I am shipping multiple models for different datasets. I train most of the models from existing en_core_web_lg which is around 800M. I see that the vectors alone occupy 600M in this size. So the rest of the model of CNN should be occupying 200M along with other bookkeeping information. Is this right?
I would like to save the model separately from the vectors. Since I am always basing my models on the same vectors I want to ship one copy of the vectors (which is already available in the site) and ship different models of around 200M each. That way at runtime I can inform spacy to use the vectors from the single copy of vectors file and load models from whatever is relevant for that data. Is there a way to do that in prodigy and spacy?
This is currently an awkward thing with spaCy that I’m very interested in fixing. I’d like to introduce a concept of “frozen” vectors that can then be held globally — imo global state is fine so long as it’s global immutable state. Then we could just have the model refer to the name of the vectors that should be used when we serialize.
At the moment the best option is to exclude the vocab from the serialization, like this:
I have one concern though. When the readonly memory copy is implemented for vectors it will only make sense for models which are all trained on same vectors. If I have a mix like en_core_web_lg and my custom trained model (customized over en_core_web_lg) on new terms, the read-only copy will not be useful for my custom trained model. Then I might be forced to have custom trained model’s vectors separately. However I see that new terms in custom trained model might be very few compared to what is already there. Anyway to optimize on that aspect when the readonly copy is implemented? It may be cumbersome though to code for such optimization where a core set of vectors is shared and new vectors are referred from their own copy (which does not contain core set of vectors all over again).

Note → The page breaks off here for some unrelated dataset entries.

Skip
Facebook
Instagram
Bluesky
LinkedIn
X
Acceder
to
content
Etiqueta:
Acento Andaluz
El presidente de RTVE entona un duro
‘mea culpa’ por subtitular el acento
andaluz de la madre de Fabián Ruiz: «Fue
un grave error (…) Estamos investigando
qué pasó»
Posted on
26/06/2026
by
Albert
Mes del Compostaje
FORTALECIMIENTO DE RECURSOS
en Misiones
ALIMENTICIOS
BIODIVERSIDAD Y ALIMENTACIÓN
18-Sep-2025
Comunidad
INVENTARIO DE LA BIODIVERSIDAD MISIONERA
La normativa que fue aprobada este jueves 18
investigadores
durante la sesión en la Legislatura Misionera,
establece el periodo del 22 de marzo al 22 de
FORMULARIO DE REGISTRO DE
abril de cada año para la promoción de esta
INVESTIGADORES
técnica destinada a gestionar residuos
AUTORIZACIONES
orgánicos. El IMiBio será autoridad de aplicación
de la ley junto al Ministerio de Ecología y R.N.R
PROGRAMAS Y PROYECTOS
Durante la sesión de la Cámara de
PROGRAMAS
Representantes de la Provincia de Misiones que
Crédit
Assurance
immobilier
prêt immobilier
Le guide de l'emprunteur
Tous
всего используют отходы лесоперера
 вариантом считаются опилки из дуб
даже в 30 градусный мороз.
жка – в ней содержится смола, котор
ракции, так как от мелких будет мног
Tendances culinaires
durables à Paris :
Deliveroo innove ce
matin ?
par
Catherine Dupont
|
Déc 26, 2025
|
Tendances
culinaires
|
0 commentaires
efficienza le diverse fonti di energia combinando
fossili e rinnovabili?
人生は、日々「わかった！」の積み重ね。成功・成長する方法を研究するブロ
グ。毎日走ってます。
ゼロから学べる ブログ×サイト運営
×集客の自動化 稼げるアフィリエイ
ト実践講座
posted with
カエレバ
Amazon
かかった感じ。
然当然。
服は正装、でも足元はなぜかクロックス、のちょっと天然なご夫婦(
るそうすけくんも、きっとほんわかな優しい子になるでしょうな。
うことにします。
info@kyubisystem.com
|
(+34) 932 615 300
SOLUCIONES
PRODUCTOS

I am answering my own question after some more analysis of the vectors. When the new model was trained over en_core_web_lg all the new terms were given a unique random vector (unknown vector). When an existing model encounters a new word it assigns the same unknown vector to it. So regardless of new terms given during model training (retraining) the end effect will be the same. So the concern mentioned above will not apply in such cases.
And big thanks for the tip @honnibal. Vocab sharing worked the way you suggested. Now my process size is only about 2GB even after loading multiple models with shared vocab.